=== BRIEF 1 ===
In two sentences, what does the piece on the Dagenham and Rainham campaign calendars report?
=== BRIEF 2 ===
Could you rewrite the piece on the Dagenham and Rainham campaign calendars from "And the significance" up to and including "Conservatives' war chest.", putting "campaign fund" in place of "war chest"?

=== DOCUMENT SEGMENT ===
It was reported yesterday that campaign calendars distributed by Dagenham and Rainham Conservatives ‘airbrushed out' ethnic minority candidates from photos. The founder of Operation Black Vote has alleged that the calendars, which also feature a large image of David Cameron, ‘pander' to race hatred.

And the significance of this apparent reluctance to promote non-white candidates goes beyond the local campaign. The Conservative candidate for the seat, described as a ‘Young Turk' close to David Cameron, is a former employee of Lord Ashcroft. Together with Ashcroft he has helped coordinate the party's overall strategy for ‘target seats'.

Tory Stories has found that it was Ashcroft's wife, Susan Anstey, who just last year donated £5000 to Dagenham and Rainham Conservatives' war chest.

Given the donation, and Ashcroft's proximity to this particular Tory candidate, it might reasonably be asked whether he or his office were involved in the funding and production of the offending leaflets. After all, Ashcroft himself has made it clear that his ‘target seats unit' is very closely involved in Tory campaigns in constituencies such as Dagenham and Rainham:

"In the run-up to the 2005 Election I "did my own thing" because I did not believe that the Party was targeting its resources effectively and that a ruthless focus on winnable target seats would deliver results. Things have changed. I am delighted that David Cameron and Francis Maude have asked me, as Deputy Chairman with responsibility for target seats, to apply this approach right across the Party. My team will deliver a highly focused campaign working with our candidates from the day they are selected. There is no room now for any mavericks running solo operations"

So was the omission of photos of ethnic minority candidates from the calendars the product of one such ‘maverick'? Did it slip through the Tory party's rigorous vetting process? Or was it part of a ‘ruthless focus' on winning the seat, funded from Ashcroft's own pocket?

Lord Ashcroft has long been accused of undermining standards in British politics and today's revelation leaves unanswered questions as to the extent of his involvement in further highly negative electoral practices.

=== INPUT DATA ===
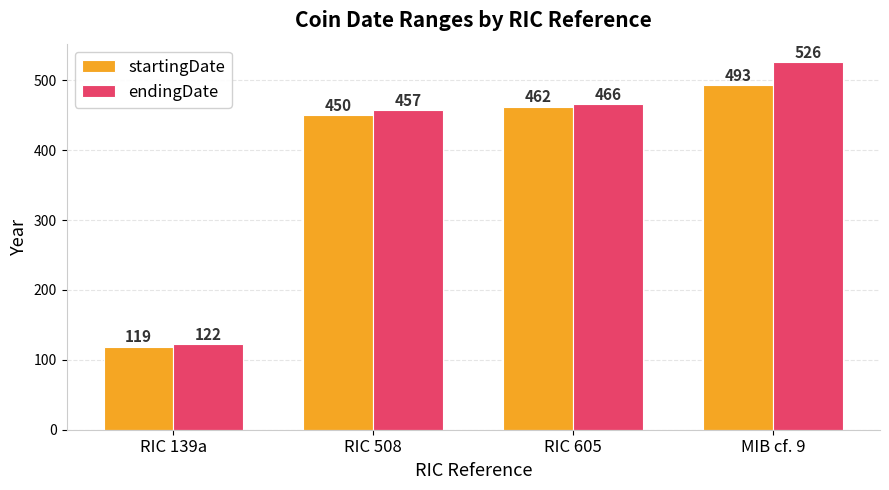

At which category does the chart reach its peak across all series?

MIB cf. 9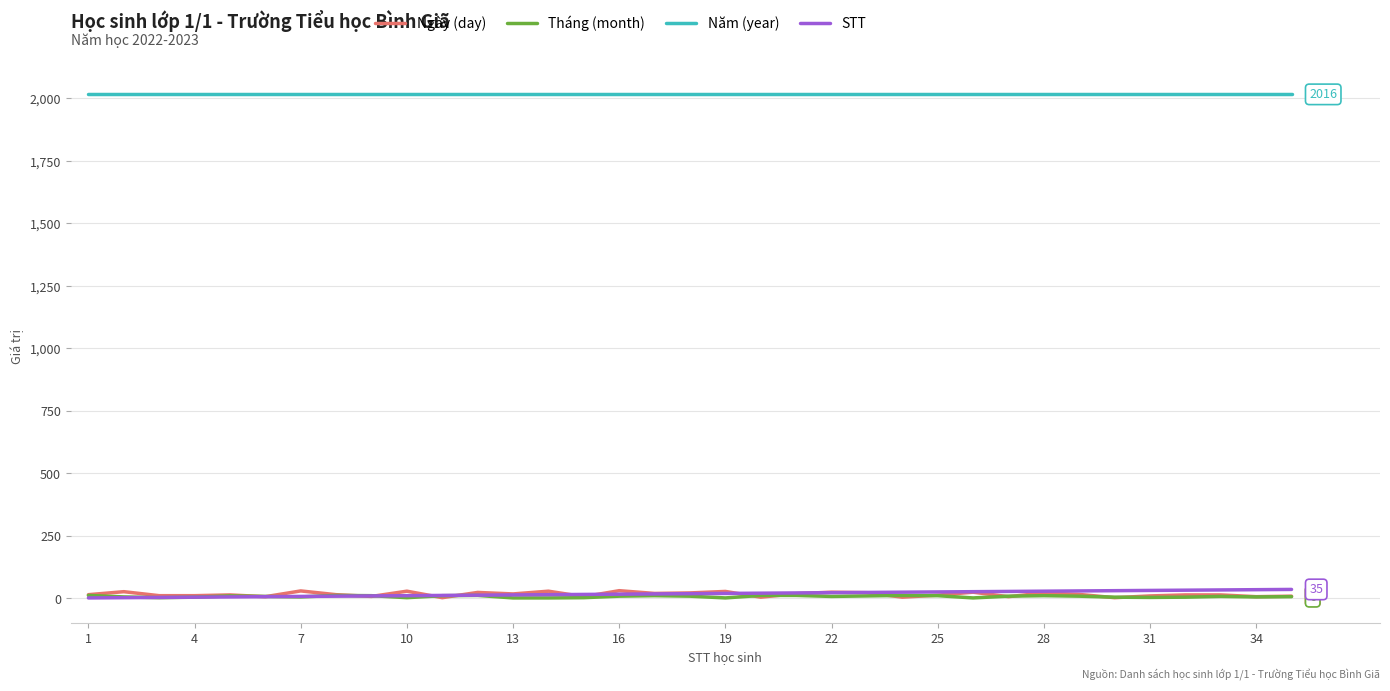

True or false: Năm (year) and Tháng (month) intersect in this chart.

False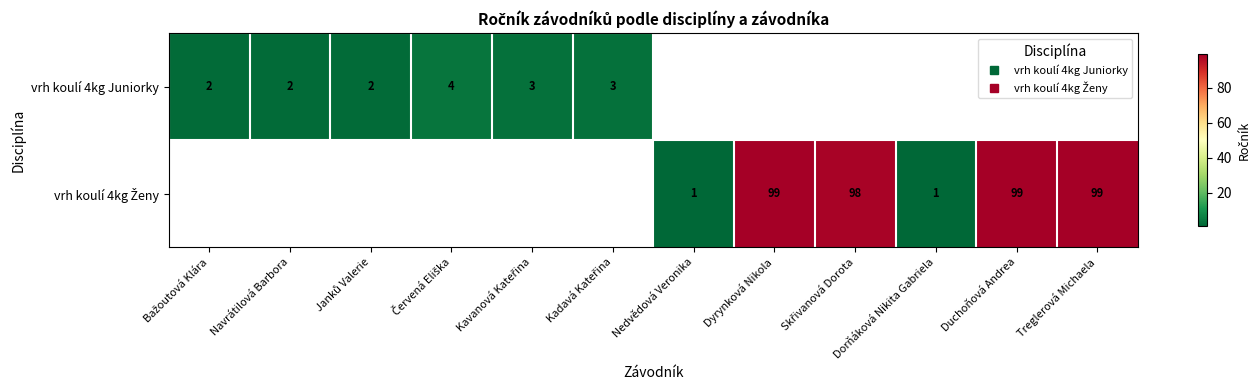

The vrh koulí 4kg Ženy series shows 99.0 at Dyrynková Nikola. True or false?

True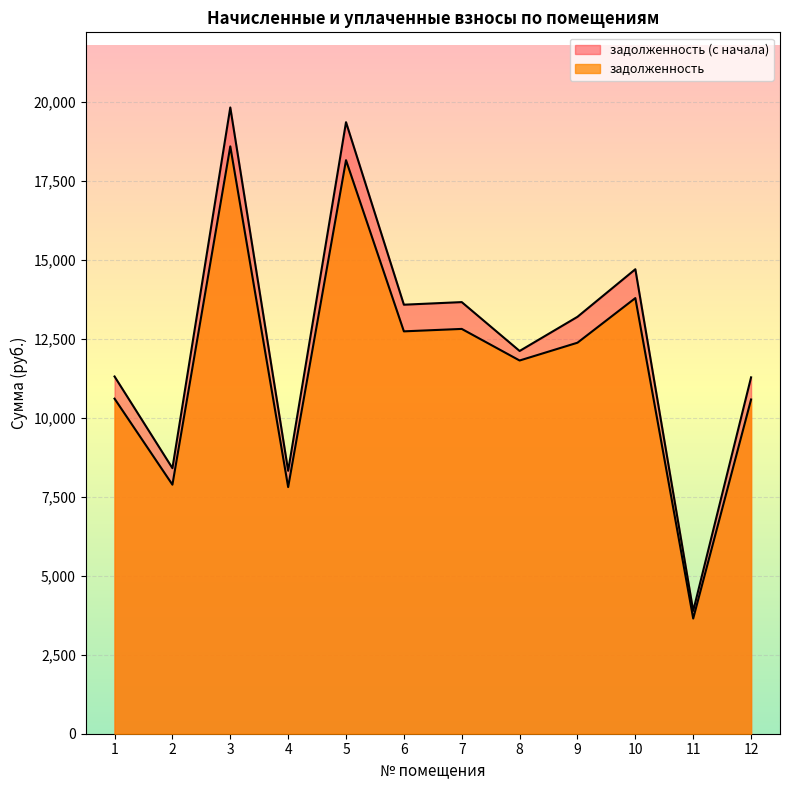

What is the value of the задолженность point at the 3rd from the left?

18592.3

=== WORKED SOLUTION 1 ===
Campaign calendars distributed by Dagenham and Rainham Conservatives reportedly left ethnic minority candidates out of photos, and the founder of Operation Black Vote alleged that they ‘pander' to race hatred. The piece notes that the local Conservative candidate is a former employee of Lord Ashcroft and that Ashcroft's wife, Susan Anstey, donated £5000 to the local party last year, and it asks whether Ashcroft or his office was involved in funding and producing the offending material.

=== WORKED SOLUTION 2 ===
And the significance of this apparent reluctance to promote non-white candidates goes beyond the local campaign. The Conservative candidate for the seat, described as a ‘Young Turk' close to David Cameron, is a former employee of Lord Ashcroft. Together with Ashcroft he has helped coordinate the party's overall strategy for ‘target seats'.

Tory Stories has found that it was Ashcroft's wife, Susan Anstey, who just last year donated £5000 to Dagenham and Rainham Conservatives' campaign fund.